How to Find the Equation of a Quadratic Function from a Graph
TLDR; Finding the equation of a quadratic function from a graph involves using the vertex form to determine the standard form and then converting it to the general form.
💡 Determining the Equation
The goal is to find the equation of a quadratic function from the graph and express it in general form.
The general form of a quadratic function is F(x) = ax^2 + bx + c.
The process starts by using the standard form, F(x) = a(x - h)^2 + k, where h and k represent the coordinates of the vertex.
📈 Identifying Coordinates
The vertex, with coordinates (h, k), and another point on the graph, with coordinates (x, y), are used to initiate the process.
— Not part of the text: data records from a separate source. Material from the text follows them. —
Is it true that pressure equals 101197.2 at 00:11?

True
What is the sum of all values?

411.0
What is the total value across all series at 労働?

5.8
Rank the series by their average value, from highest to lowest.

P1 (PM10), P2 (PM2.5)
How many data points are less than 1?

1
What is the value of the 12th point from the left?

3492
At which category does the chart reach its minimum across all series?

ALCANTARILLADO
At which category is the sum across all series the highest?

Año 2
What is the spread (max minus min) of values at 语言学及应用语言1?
For the given graph, the vertex has coordinates (-3, 4), and another point on the function has coordinates (-4, 2).
🔄 Substitution and Solving for 'a'
By substituting the known values into the standard form, an equation is formed with 'a' as the only unknown.
Solving for 'a' yields the value necessary to establish the function in standard form.
🔍 Converting to General Form
The function is then converted to general form by multiplying out, combining like terms, and arranging the terms in descending order.
This process involves squaring the quantity (x - h), distributing the coefficient, and combining like terms.
📝 Completing the Conversion
The final step involves multiplying out the squared quantity, distributing the coefficient, and combining like terms to obtain the function in general form.
The resulting general form of the quadratic function is F(x) = -2x^2 - 12x - 14.
📊 Final Result
The general form of the quadratic function, given by the graph, is F(x) = -2x^2 - 12x - 14.
This concludes the process of finding the equation of a quadratic function from the graph.